Korea doesn’t do very well in providing work-life balance because of long working hours. More than 13% of the working population work more than 50 hours a week. While the government has cut its maximum working hours per week from 68 to 52, this is still higher than a lot of nations. Also, the government attempts to make life better for its citizens by making parenting easier. The OECD reports that government-funded childcare now accounts for 92% of Korean kids aged three to five years old. They also extended maternity leave, paternity leave, and general parental leave to help parents cope after childbirth.

South Africa

South Africa still fights against high unemployment levels. Only around 43% of the population at working age has a full-time job, according to the OECD. About 19% of the employed people work long hours, with 23% men and 14% women putting in additional time on the clock. Also, a third of employees in South Africa feel that their employers do not value their work-life balance, according to a Targus NoMoreExcuses Survey. The same survey revealed that 63% of employers do not allow remote working.

Turkey

Turkey is the country with the highest proportion of people working very long hours, which is around 34%. The country does offer paid maternity leave, but only for 16 weeks in total for one child, or 18 weeks for multiple pregnancies. The work-life balance in the country is dire, which is caused by a woeful governmental and social policies.

Mexico

In Mexico, 61% of people between the ages of 15 to 64 has a paid job that is lower than the overall average. The Index shows that 30 percent of workers work over 50 hours a week, which is a large increase on the average. The maternity leave granted to Mexican women is very short, and only those in formal employment has this opportunity. The country has one of the highest child poverty rates in the OECD, as one in four Mexican children lived in poor households in 2011. Mexico also has one of the longest average daily commute times, adding a lot of time working and commuting. Employers in Mexico don’t usually offer flexible work arrangements for parents and have an imbalanced work culture.

United States

Generally, Americans need to take a break.
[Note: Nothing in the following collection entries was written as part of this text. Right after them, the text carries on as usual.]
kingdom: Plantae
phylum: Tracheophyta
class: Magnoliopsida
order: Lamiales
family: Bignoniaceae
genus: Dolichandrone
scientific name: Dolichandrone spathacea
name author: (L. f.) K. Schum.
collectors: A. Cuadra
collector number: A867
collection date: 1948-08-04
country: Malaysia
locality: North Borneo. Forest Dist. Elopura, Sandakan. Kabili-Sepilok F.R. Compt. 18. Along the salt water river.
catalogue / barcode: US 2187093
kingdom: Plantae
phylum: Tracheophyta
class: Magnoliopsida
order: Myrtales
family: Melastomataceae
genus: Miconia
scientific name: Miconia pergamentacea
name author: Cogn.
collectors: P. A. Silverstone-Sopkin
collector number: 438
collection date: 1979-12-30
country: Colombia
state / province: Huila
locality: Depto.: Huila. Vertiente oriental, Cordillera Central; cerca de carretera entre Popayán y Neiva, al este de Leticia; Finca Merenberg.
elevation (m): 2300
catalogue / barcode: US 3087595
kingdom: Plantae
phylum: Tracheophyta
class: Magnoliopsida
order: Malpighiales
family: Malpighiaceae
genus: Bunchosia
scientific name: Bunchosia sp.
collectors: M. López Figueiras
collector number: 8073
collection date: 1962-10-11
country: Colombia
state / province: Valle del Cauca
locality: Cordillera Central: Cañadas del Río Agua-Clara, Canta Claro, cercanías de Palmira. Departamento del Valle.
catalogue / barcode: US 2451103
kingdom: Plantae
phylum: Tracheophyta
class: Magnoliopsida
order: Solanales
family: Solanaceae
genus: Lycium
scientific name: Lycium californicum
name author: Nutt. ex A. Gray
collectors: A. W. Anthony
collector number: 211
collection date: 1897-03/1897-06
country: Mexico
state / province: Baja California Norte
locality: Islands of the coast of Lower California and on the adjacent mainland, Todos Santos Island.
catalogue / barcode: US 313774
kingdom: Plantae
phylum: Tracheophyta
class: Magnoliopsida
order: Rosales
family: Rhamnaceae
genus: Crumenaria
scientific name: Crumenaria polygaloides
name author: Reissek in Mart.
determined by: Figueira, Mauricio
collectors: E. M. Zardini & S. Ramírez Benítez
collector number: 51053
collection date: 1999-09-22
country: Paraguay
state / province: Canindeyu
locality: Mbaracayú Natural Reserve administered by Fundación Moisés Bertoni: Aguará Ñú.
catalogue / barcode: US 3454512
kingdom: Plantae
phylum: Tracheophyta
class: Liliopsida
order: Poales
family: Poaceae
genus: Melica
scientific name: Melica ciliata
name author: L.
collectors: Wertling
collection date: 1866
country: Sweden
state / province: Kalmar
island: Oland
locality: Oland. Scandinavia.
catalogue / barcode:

The US is the only OECD country without a paid parental leave policy. About 11.7 percent of employees in the US work long hours, and people have an average of 14.5 leisure hours in a day. It’s one of the countries that have the worst work-life balance attributing to long work hours and a lack of social activities. The country also has no federally-mandated sick leave policy or a maximum number of hours employees can work per week. Americans have got more productive in the past few decades, but the wages have not increased that much.

Denmark

The Danes are lucky to have one of the shortest workweeks in the world at an average of 39.7 hours. The employees in Denmark devote 15.9 hours to leisure and personal care. Also, the country provides childcare for children up to the age of six, allowing parents to go back to work with ease. Also, the parents are entitled to get 52 weeks of paid maternity leave.